O estudo do Direito Comparado permite concluir que, em geral, e não obstante algumas
resistências doutrinárias, exigências especiais e por vezes, diferentes enquadramentos
dogmáticos, as providências cautelares antecipatórias acabam por ser aceites. A mesma
resposta, todavia, não vale para a possibilidade dos efeitos irreversíveis. Apesar disso, a doutrina
que se debruça sobre as diferentes disposições que, em diversos ordenamentos, parecem proibir
a irreversibilidade dos efeitos da tutela cautelar, acaba por encontrar o sentido da
irreversibilidade no plano jurídico. Ou seja, a tutela cautelar não pode produzir a força de coisa
julgada.
Aquele constitui, em geral, o único limite. O que, como já concluímos acima, é um limite
bastante insatisfatório.

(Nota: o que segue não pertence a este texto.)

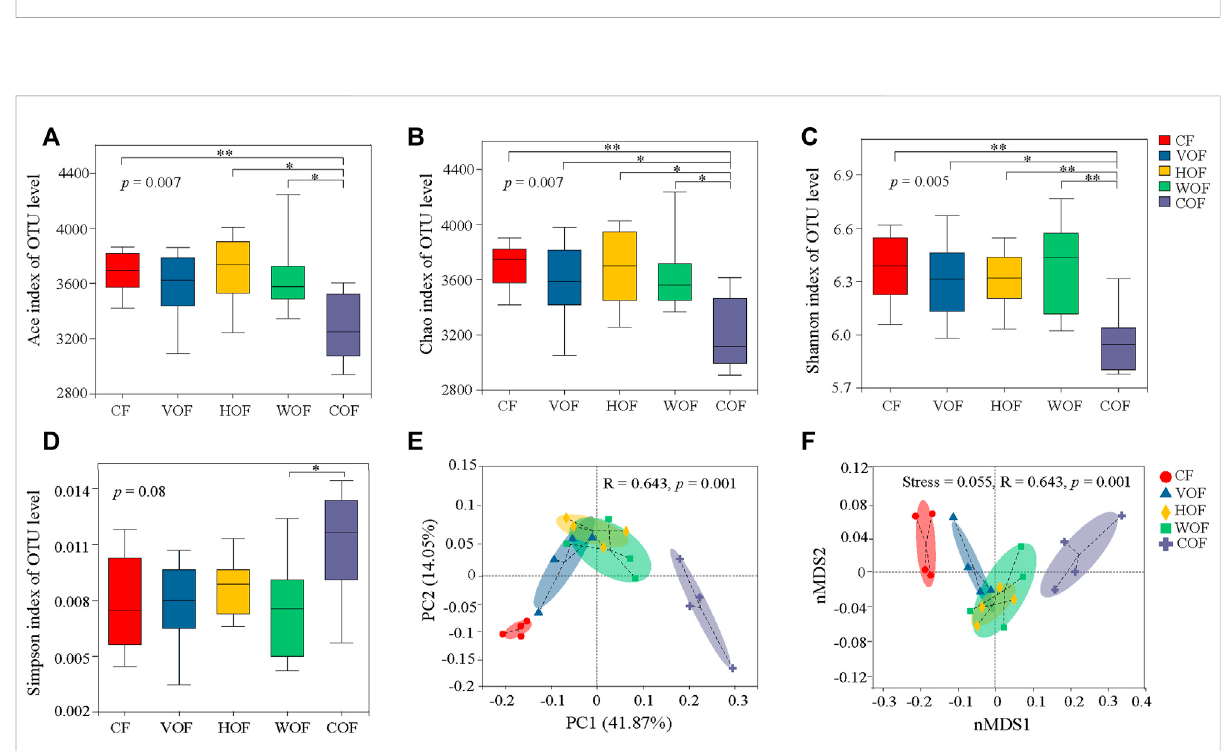
FIGURE 4 Hierarchical clustering tree of samples in bacterial community at the phylum (A) and genus (B) level in the rhizosphere soil. The horizontal histogram shows the species composition in top nine phylum (A) and top 16 genus (B) in different treatments. CF, VOF, HOF, WOF, and COF represent the treatments of tobacco-special chemical fertilizer, vermicompost-based, humic acid-based, wood biochar-based, and compound functional organic fertilizers, respectively.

Por isso desenvolvemos o caminho trilhado acima de procurar as
atenuantes para o requerido. Esse foi o nosso limite. Ultrapassar esse limite e proibir os efeitos
irreversíveis de tutela cautelar a conceder ao requerente equivaleria a admitir a concessão de
tutela cautelar de efeitos irreversíveis à contraparte. E isso seria inadmissível. Pelo simples
motivo de que a balança pende, no procedimento cautelar, necessariamente para o lado do
requerente. Porque ele logrou demostrar a probabilidade séria do seu direito. Porque a ele
beneficia o fumus boni iuris.
Termina-se, por isso, com a conclusão de que, perante efeitos graves e dificilmente reparáveis
que podem ser causados a ambas as partes, verificados os pressupostos da tutela cautelar, o juiz
deve optar pela tutela do requerente. “Sacrificar o improvável ao provável” constitui, por isso, o
princípio que permite dar resposta à irreversibilidade dos efeitos da tutela cautelar antecipatória.